Only the village hermit Prokeš (played by Jiří Menzel [IMDB] [CSFD]*[FDB]*) who lives in a house at the edge of town and refuses to have even electricity is unimpressed. But as is often case (my paternal grandmother's village had a very similar figure with a very similar story ;-), village hermit though he is, Prokeš is no dummy. A former physicist, he returned back to his village in the 1950s after being refused by the Communist authorities of the time the go-ahead on the construction of a particle accelerator that he tells faux cell-tower salesman/actual physics student Kája the Canadians built soon afterwards. Throughout the two college students' stay, he repeatedly engages the two in technical conversations about the cell tower to the increasing worry of Kája who feels he's onto them. Kája soon proves both scared of him and intrigued by him (as Kája's going to be going to CERN at the end of the summer, the site of the famous Hadron particle accelerator). Kája tells Filoš that there's no way that they're going to be able to pull this prank, which has turned into a potentially punishable scam off.
For his part Filoš is initially too distracted chasing after first the inn-keeper's daughter Verunka and then Pilka's rather neglected and (as we find later, abused) wife (played by Kateřina Winterová [IMDB] [CSFD]*[FDB]*) even as the various bribes start coming in.

> **Required tasks**:
[1] Rewrite the paragraph of the film review excerpt that begins "Only the village hermit Prokeš" in shorter form, keeping its main facts.
[2] Name every character in the film review excerpt who is identified by name.
[3] Carry the film review excerpt forward from its final sentence.
You don't need the material after this text for anything here.

> **Extracted records**:
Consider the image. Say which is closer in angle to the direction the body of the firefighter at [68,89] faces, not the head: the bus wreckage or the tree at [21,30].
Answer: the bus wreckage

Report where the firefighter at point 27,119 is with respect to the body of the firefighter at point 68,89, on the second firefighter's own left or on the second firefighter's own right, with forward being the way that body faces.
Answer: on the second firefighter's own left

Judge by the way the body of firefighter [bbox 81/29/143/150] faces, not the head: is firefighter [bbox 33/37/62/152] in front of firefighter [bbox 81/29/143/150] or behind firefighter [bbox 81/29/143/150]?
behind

...

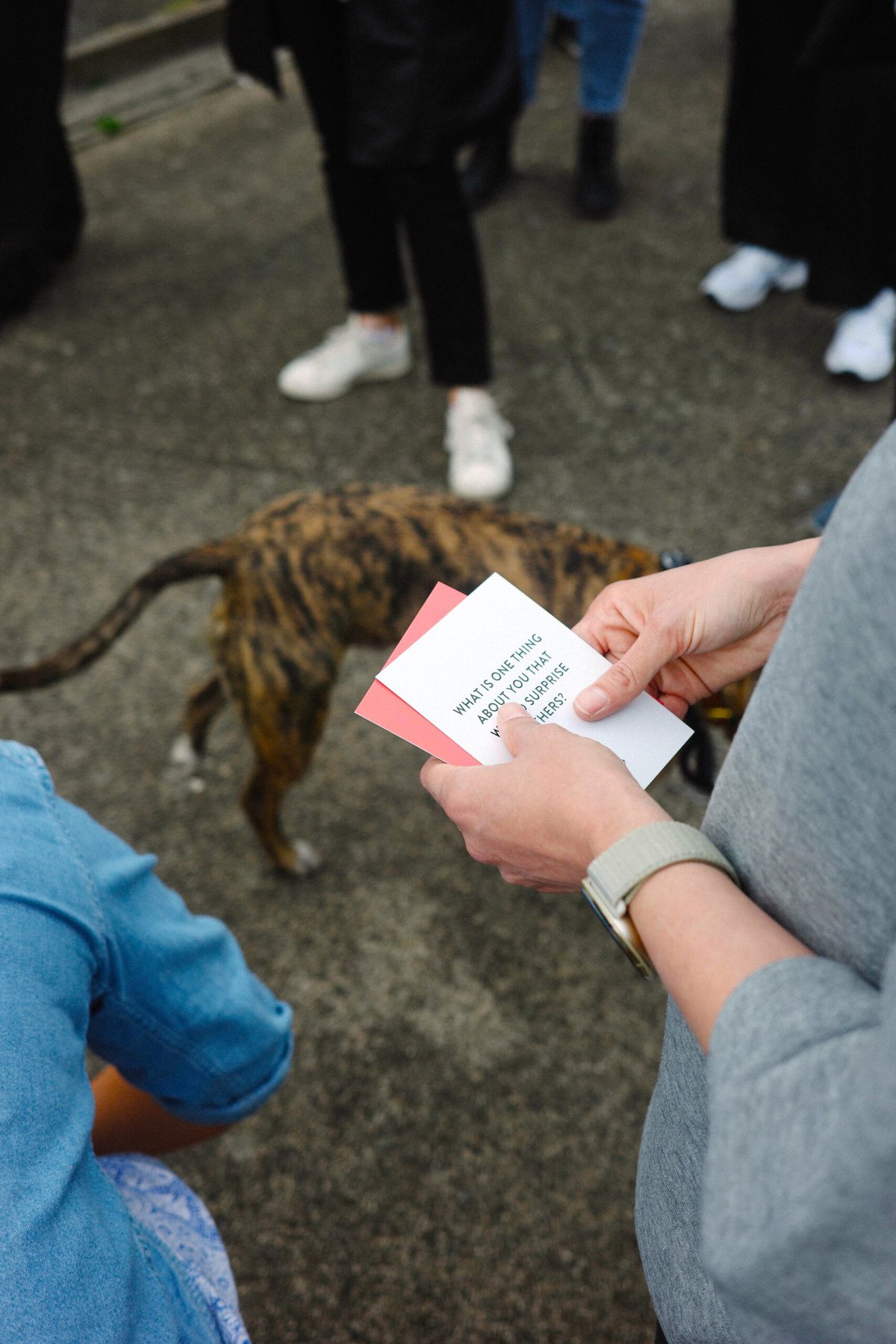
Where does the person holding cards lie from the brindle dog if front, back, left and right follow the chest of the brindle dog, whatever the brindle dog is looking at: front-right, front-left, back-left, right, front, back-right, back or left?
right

--

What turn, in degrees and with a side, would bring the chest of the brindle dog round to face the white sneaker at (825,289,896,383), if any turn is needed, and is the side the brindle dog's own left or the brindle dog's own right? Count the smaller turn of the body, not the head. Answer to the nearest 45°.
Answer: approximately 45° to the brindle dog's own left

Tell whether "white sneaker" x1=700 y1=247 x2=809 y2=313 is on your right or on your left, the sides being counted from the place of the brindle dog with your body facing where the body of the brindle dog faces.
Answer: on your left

> **Outputs by task**:
[1] Only the village hermit Prokeš (Jiří Menzel), who lives at the edge of town and refuses even electricity, is unimpressed, and he is no dummy. He is a former physicist who returned to his village in the 1950s after the Communist authorities refused to let him build a particle accelerator. He tells Kája, a physics student posing as a cell-tower salesman, that the Canadians built one soon afterwards. Throughout the two college students' stay, Prokeš keeps drawing them into technical talk about the cell tower, and Kája grows worried that he's onto them. Kája is both scared of and intrigued by Prokeš, since he is going to CERN at the end of the summer. He tells Filoš they can't pull off the prank, which has turned into a potentially punishable scam.

[2] Prokeš, Kája, Filoš, Verunka, Pilka

[3]
Now how to just get out of town? Well initially, they try to do what they've done in the other villages that they've pulled this prank on over the summer: After dutifully walking about the village and its surrounding fields and countryside with their very serious looking instrument, they announce to the villagers that they've taken their measurements and are going to send the results to HQ. "And?" ask the villagers. "Well, HQ will decide." But this time, each of the villagers has put some serious money down on the result going their way. They don't appear to be willing to accept the line. Filoš then grasps at a second straw: "Truth be told, we've found that EVERYONE ONE OF YOU would have a suitable site for the tower." "And?" respond the villagers. "Well, you've been so nice to us, all of you, that we feel that we really can't decide." ;-)
What now? Two scammers throw the question back to the villagers. They decide to "race for it" the next day riding motor-scooters up to a hilltop ruin of a castle nearby. "PERFECT," the two tell them and then request that they could stay with the village hermit (who lives at the edge of town) that night (hoping to get away). Well the next day, the villagers get on their motor scooters to race to the ruin of the nearby castle, while the two hope to run out of town in the opposite direction. But the two find that the villagers had removed the tires from their truck 'for safe keeping' and the motorbike that they find has little gas... in the meantime, the villagers race up the nearby hilltop castle ... and what do they find already being built there? ;-) ;-)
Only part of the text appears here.